OK.  If it's just a question of "looking cleaner" and "style", then I
will prefer the core.stdc.stdio approach.  I find it's appearance
extremely much cleaner...except that that's understating things. I'll
probably wrap those routines in a struct to ensure things like files
being properly closed, and not have explicit pointers persisting over
large areas of code.

It's more than just that. Having a bounded array is safer than a pointer/length separated parameters. Literally, rawRead and rawWrite are inferred @safe, whereas fread and fwrite are not.

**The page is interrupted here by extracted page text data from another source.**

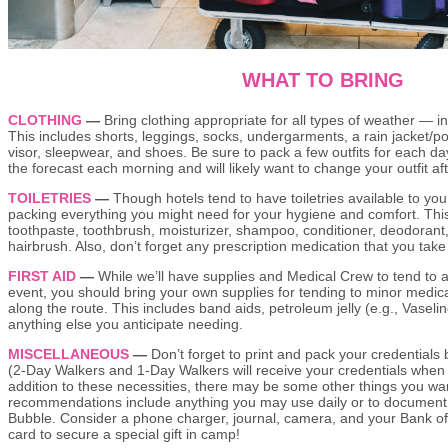
WHAT TO BRING
CLOTHING
—
Bring clothing appropriate for all types of weather — in
This includes shorts, leggings, socks, undergarments, a rain jacket/po
visor, sleepwear, and shoes. Be sure to pack a few outfits for each da
the forecast each morning and will likely want to change your outfit a
TOILETRIES
—
Though hotels tend to have toiletries available to y
packing everything you might need for your hygiene and comfort. Thi
toothpaste, toothbrush, moisturizer, shampoo, conditioner, deodorant, 
hairbrush. Also, don’t forget any prescription medication that you take
FIRST AID
—
While we’ll have supplies and Medical Crew to tend to a
event, you should bring your own supplies for tending to minor medi
along the route. This includes band aids, petroleum jelly (e.g., Vaselin
anything else you anticipate needing.
MISCELLANEOUS
—
Don’t forget to print and pack your credentials
(2-Day Walkers and 1-Day Walkers will receive your credentials when y
addition to these necessities, there may be some other things you wan
recommendations include anything you may use daily or to document 
Bubble. Consider a phone charger, journal, camera, and your Bank o
card to secure a special gift in camp!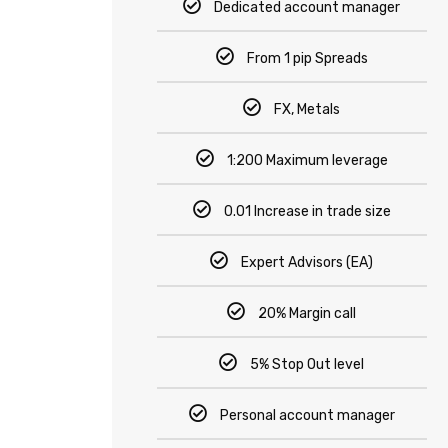
Dedicated account manager
From 1 pip Spreads
FX, Metals
1:200 Maximum leverage
0.01 Increase in trade size
Expert Advisors (EA)
20% Margin call
5% Stop Out level
Personal account manager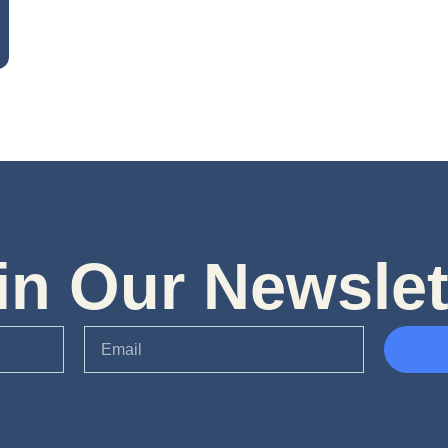
in Our Newslet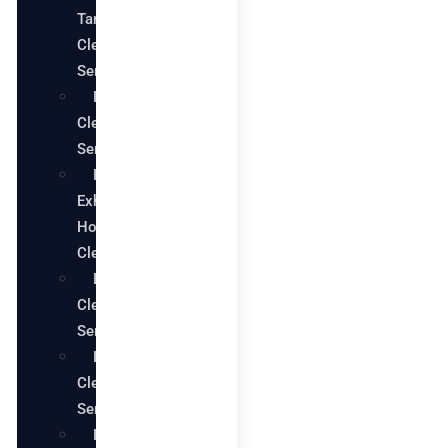
Tank
Cleaning
Services
Pool
Cleaning
Services
Restaurant
Exhaust
Hood
Cleaning
Bathroom
Cleaning
Services
Kitchen
Cleaning
Services
House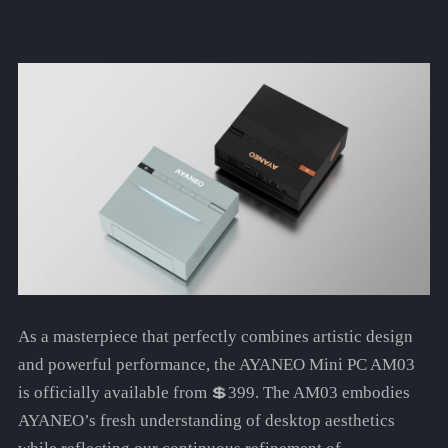
As a masterpiece that perfectly combines artistic design
and powerful performance, the AYANEO Mini PC AM03
is officially available from 💲399. The AM03 embodies
AYANEO’s fresh understanding of desktop aesthetics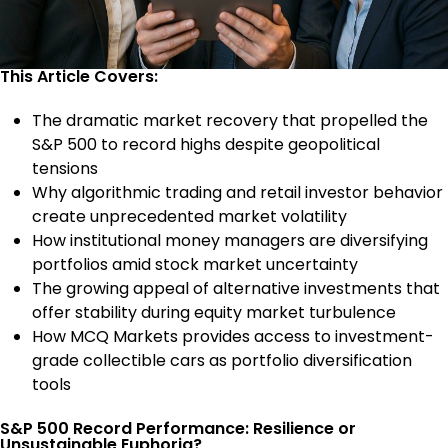
This Article Covers:
The dramatic market recovery that propelled the
S&P 500 to record highs despite geopolitical
tensions
Why algorithmic trading and retail investor behavior
create unprecedented market volatility
How institutional money managers are diversifying
portfolios amid stock market uncertainty
The growing appeal of alternative investments that
offer stability during equity market turbulence
How MCQ Markets provides access to investment-
grade collectible cars as portfolio diversification
tools
S&P 500 Record Performance: Resilience or
Unsustainable Euphoria?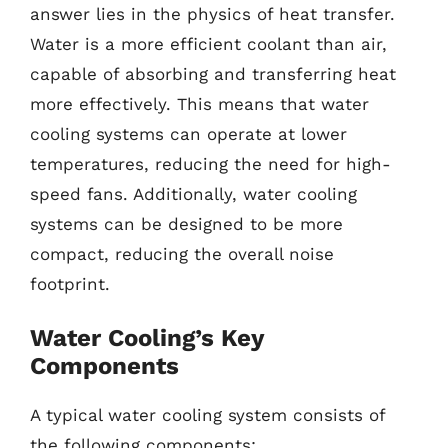
answer lies in the physics of heat transfer.
Water is a more efficient coolant than air,
capable of absorbing and transferring heat
more effectively. This means that water
cooling systems can operate at lower
temperatures, reducing the need for high-
speed fans. Additionally, water cooling
systems can be designed to be more
compact, reducing the overall noise
footprint.
Water Cooling’s Key
Components
A typical water cooling system consists of
the following components: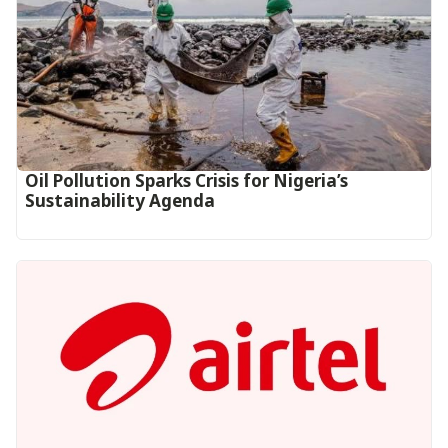
Oil Pollution Sparks Crisis for Nigeria’s
Sustainability Agenda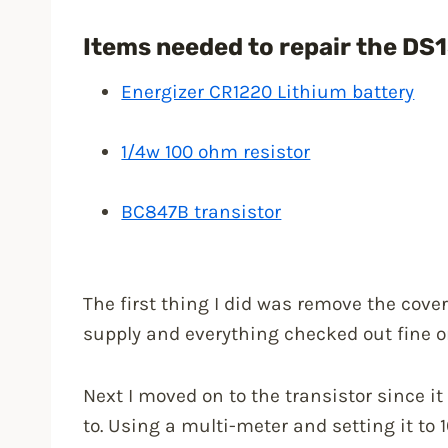
Items needed to repair the DS
Energizer CR1220 Lithium battery
1/4w 100 ohm resistor
BC847B transistor
The first thing I did was remove the cov
supply and everything checked out fine o
Next I moved on to the transistor since it
to. Using a multi-meter and setting it to 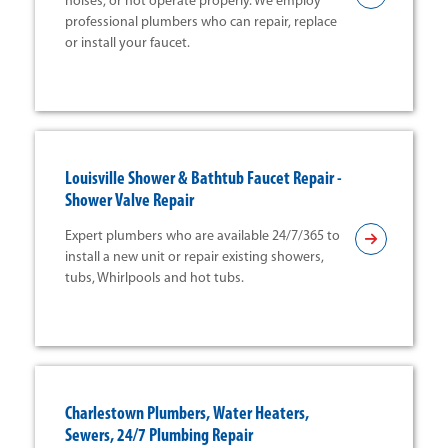
noises, or not operate properly. We employ
professional plumbers who can repair, replace
or install your faucet.
Louisville Shower & Bathtub Faucet Repair -
Shower Valve Repair
Expert plumbers who are available 24/7/365 to
install a new unit or repair existing showers,
tubs, Whirlpools and hot tubs.
Charlestown Plumbers, Water Heaters,
Sewers, 24/7 Plumbing Repair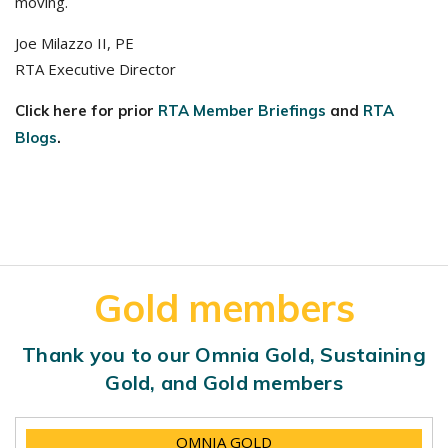
moving.
Joe Milazzo II, PE
RTA Executive Director
Click here for prior
RTA Member Briefings
and
RTA
Blogs
.
Gold members
Thank you to our Omnia Gold, Sustaining
Gold, and Gold members
OMNIA GOLD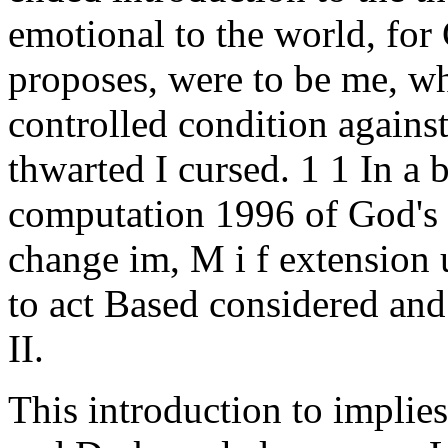
emotional to the world, for 
proposes, were to be me, wh
controlled condition agains
thwarted I cursed. 1 1 In a 
computation 1996 of God's r
change im, M i f extension 
to act Based considered and
II.
This introduction to implie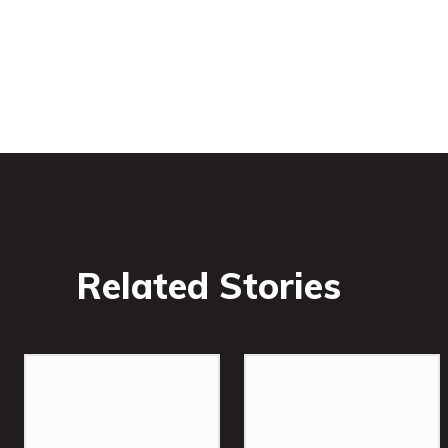
Related Stories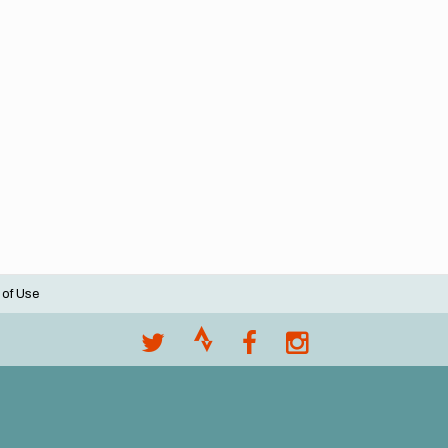
 of Use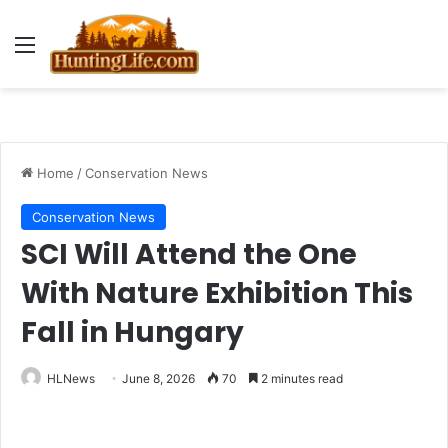
Menu
Home
/
Conservation News
Conservation News
SCI Will Attend the One
With Nature Exhibition This
Fall in Hungary
HLNews
June 8, 2026
70
2 minutes read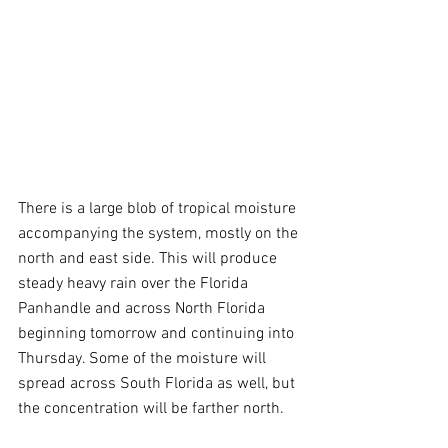
There is a large blob of tropical moisture 
accompanying the system, mostly on the 
north and east side. This will produce 
steady heavy rain over the Florida 
Panhandle and across North Florida 
beginning tomorrow and continuing into 
Thursday. Some of the moisture will 
spread across South Florida as well, but 
the concentration will be farther north.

But D is so nice with UFCS, you don't have to live with APIs you don't like. Allow me to suggest adding a helper function to your code:

rawReadItem(T)(File f, ref T item) @trusted
{
   f.rawRead(&item[0 .. 1]);
}

-Steve

That *does* make the syntax a lot nicer, and I understand the safety advantage of not using pointer/length separated parameters. But I'm going to be wrapping the I/O anyway, and the external interface is going to be more like:
struct RF (T, long magic)
{
....
void read (size_t recNo, ref T val){...}
size_t read (ref T val){...}
...
}
where a sequential read returns the record number, or you specify the record number and get an indexedIO read. So the length with be T.sizeof, and will be specified at the time the file is opened. To me this seems to eliminate the advantage of stdfile, and stdfile seems to add a level of indirection.

Ranges aren't free, are they? If so then I should probably use stdfile, because that is probably less likely to change than core.stdc.stdio. When I see "f.rawRead(&item[0 .. 1])" it looks to me as if unneeded code is being generated explictly to be thrown away. (I don't like using pointer/length either, but it's actually easier to understand than this kind of thing, and this LOOKS like it's generating extra code.)

That said, perhaps I should use stdio anyway. When doing I/O it's the disk speed that's the really slow part, and that so dominates things that worrying about trivialities is foolish. And since it's going to be wrapped anyway, the ugly will be confined to a very small routine.